A Comparative Study of Pavement Roughness Prediction Models under Different Climatic Conditions

Predicting the International Roughness Index (IRI) is crucial for maintaining road quality and ensuring the safety and comfort of road users. Accurate IRI predictions help in the timely identification of road sections that require maintenance, thus preventing further deterioration and reducing overall maintenance costs. This study aims to develop robust predictive models for the IRI using advanced machine learning techniques across different climatic conditions. Data were sourced from the Ministry of Energy and Infrastructure in the UAE for localized conditions coupled with the Long-Term Pavement Performance (LTPP) database for comparison and validation purposes. This study evaluates several machine learning models, including regression trees, support vector machines (SVMs), ensemble trees, Gaussian process regression (GPR), artificial neural networks (ANNs), and kernel-based methods. Among the models tested, GPR, particularly with rational quadratic specifications, consistently demonstrated superior performance with the lowest Root Mean Square Error (RMSE) and highest R-squared values across all datasets.
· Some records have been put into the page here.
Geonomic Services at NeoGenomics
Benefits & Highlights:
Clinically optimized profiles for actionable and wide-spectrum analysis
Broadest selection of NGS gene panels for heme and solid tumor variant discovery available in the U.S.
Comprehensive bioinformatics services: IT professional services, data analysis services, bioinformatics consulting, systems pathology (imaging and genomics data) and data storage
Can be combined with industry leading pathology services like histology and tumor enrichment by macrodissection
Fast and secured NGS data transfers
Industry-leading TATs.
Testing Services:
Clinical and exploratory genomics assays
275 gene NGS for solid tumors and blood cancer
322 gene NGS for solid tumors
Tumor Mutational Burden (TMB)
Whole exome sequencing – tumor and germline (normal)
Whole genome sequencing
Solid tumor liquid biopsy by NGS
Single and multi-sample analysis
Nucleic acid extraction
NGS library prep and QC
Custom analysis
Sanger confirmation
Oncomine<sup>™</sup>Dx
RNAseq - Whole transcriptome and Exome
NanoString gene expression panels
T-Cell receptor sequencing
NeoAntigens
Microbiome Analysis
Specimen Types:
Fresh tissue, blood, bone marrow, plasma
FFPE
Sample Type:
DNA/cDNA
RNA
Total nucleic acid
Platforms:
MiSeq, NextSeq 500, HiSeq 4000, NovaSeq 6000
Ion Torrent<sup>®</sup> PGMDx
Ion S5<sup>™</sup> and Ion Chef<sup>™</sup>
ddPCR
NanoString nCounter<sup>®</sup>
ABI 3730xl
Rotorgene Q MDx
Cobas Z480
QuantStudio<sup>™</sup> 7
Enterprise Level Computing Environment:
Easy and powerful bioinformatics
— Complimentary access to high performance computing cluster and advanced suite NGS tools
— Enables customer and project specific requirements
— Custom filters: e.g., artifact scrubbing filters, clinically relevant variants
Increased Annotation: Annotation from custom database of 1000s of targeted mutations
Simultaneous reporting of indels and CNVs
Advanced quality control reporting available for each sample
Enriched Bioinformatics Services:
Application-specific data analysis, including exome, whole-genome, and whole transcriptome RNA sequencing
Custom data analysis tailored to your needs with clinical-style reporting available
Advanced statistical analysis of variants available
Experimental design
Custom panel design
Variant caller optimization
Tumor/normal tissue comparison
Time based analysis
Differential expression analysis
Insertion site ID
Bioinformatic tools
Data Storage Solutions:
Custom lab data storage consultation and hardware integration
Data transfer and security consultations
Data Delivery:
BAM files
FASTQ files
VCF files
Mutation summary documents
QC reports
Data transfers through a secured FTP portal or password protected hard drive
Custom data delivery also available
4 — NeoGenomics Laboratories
Sensitivity analysis identified age, total pavement thickness, precipitation, temperature, and Annual Average Daily Truck Traffic (AADTT) as key factors influencing the IRI. The results indicate that pavement age and higher traffic loads significantly increase roughness, while thicker pavements contribute to smoother surfaces. Climatic factors such as temperature and precipitation showed varying impacts depending on the regional conditions. The developed models provide a powerful tool for predicting pavement roughness, enabling more accurate maintenance planning and resource allocation. The findings highlight the necessity of tailoring pavement management practices to specific environmental and traffic conditions to enhance road quality and longevity. This research offers a comprehensive framework for understanding and predicting pavement performance, with implications for infrastructure management both locally and worldwide.